The Dean of the Saw Swee Hock School of Public Health believes it’s important to hold on to the public health mantra of blaming everything on tobacco companies, and will willingly cite flawed American studies that purport to link teenage brain developmental problems to nicotine. It’s a desperate line of argument used to justify criminalizing and fining ($300) young smokers who want to switch to vaping – one eagerly swallowed and regurgitated by the local media.
Thai officials believe that rapid action is required to block loopholes in their new tobacco products bill. They realised that although they tried to block foreigners from having control over tobacco and vape manufacturing in the country, the legislative gaps means that (in effect) non-Thai companies could achieve over a 49% holding in any business through using proxy shareholders.
Thai lawyers state that the lack of clarity could open the way for foreigners to exert a controlling influence, and that no one would be able to guarantee tobacco companies do not hold influence in the cabinet.
In Malaysia, as we have been tracking for a number of years, politicians and health officials share this tunnel-vision fear of Big Tobacco. In fact it has become so great that no lie can be too big as long as it is justified by winning the war against that industry. What they all-too frequently forget is that there is a vibrant and successful independent sector pushing a harm reduction agenda.

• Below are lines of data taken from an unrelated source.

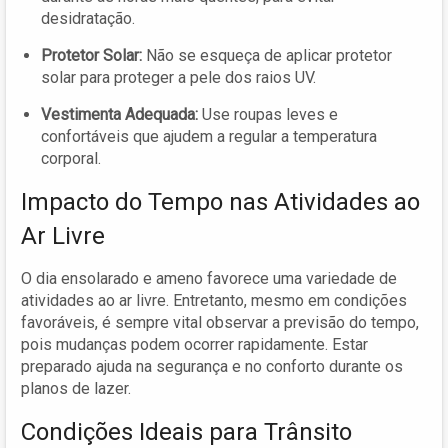
desidratação.
Protetor Solar:
Não se esqueça de aplicar protetor
solar para proteger a pele dos raios UV.
Vestimenta Adequada:
Use roupas leves e
confortáveis que ajudem a regular a temperatura
corporal.
Impacto do Tempo nas Atividades ao
Ar Livre
O dia ensolarado e ameno favorece uma variedade de
atividades ao ar livre. Entretanto, mesmo em condições
favoráveis, é sempre vital observar a previsão do tempo,
pois mudanças podem ocorrer rapidamente. Estar
preparado ajuda na segurança e no conforto durante os
planos de lazer.
Condições Ideais para Trânsito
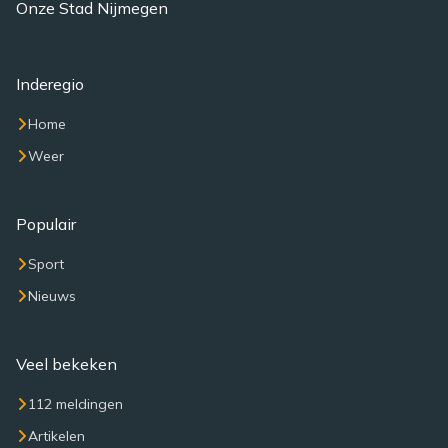
Onze Stad Nijmegen
Inderegio
Home
Weer
Populair
Sport
Nieuws
Veel bekeken
112 meldingen
Artikelen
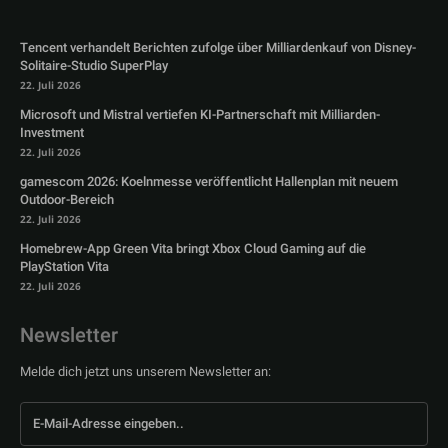
Tencent verhandelt Berichten zufolge über Milliardenkauf von Disney-
Solitaire-Studio SuperPlay
22. Juli 2026
Microsoft und Mistral vertiefen KI-Partnerschaft mit Milliarden-
Investment
22. Juli 2026
gamescom 2026: Koelnmesse veröffentlicht Hallenplan mit neuem
Outdoor-Bereich
22. Juli 2026
Homebrew-App Green Vita bringt Xbox Cloud Gaming auf die
PlayStation Vita
22. Juli 2026
Newsletter
Melde dich jetzt uns unserem Newsletter an:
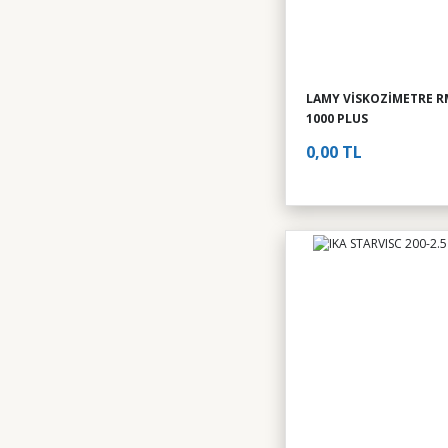
LAMY VİSKOZİMETRE R
1000 PLUS
0,00 TL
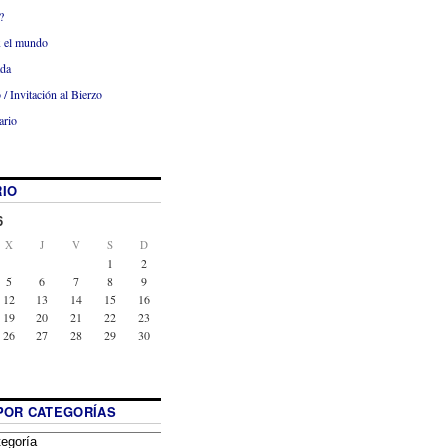
?
x el mundo
ada
 / Invitación al Bierzo
ario
IO
6
X
J
V
S
D
1
2
5
6
7
8
9
12
13
14
15
16
19
20
21
22
23
26
27
28
29
30
POR CATEGORÍAS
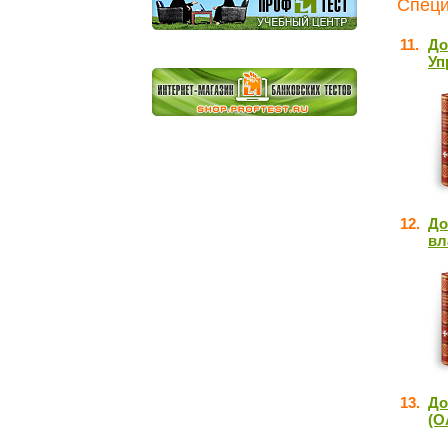
Специ
11.
До
Уп
12.
До
вл
13.
До
(О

The Star newspaper repeats an old one this week, retelling the fib that almost 40% of Malay 14 and 15 year-olds vape, according to the Health Ministry. Its study found exactly what ministers wanted it to find: high numbers of users to shock the public and vapers to say that they are doing something as dangerous as smoking. “It’s a fact,” writes The Star, to something that is anything but.
The paper reports: “Universiti Malaya nicotine addiction specialist Associate Professor Doctor Amer Siddiq Amer Nordin believes there is a ‘high possibility’ of e-cig and vape users moving on to cigarettes. It’s been his concern all along.”
Looking at the treatment of vaping in Malaysia is like entering a frightening 1984 world of doublespeak. The Deputy Education Minister is quoted as saying: “We must go to schools. And parents must be aware that e-cigs and vape are no different from tobacco products… We must ‘de-normalise’ smoking.”
And as if vape replacing smoking wasn’t denormalising smoking to begin with, the paper repeats the hysterical calls from the Association of Adolescent Health: “[We] urged the Health Ministry to take aggressive steps to protect our youth from the harmful effects of using e-cigs or vape, by implementing a complete ban on the manufacturing, distribution and marketing, of the devices.”
It’s sadly ironic that the people who will suffer the most from these ill-judged attempts to protect the young are the teens themselves.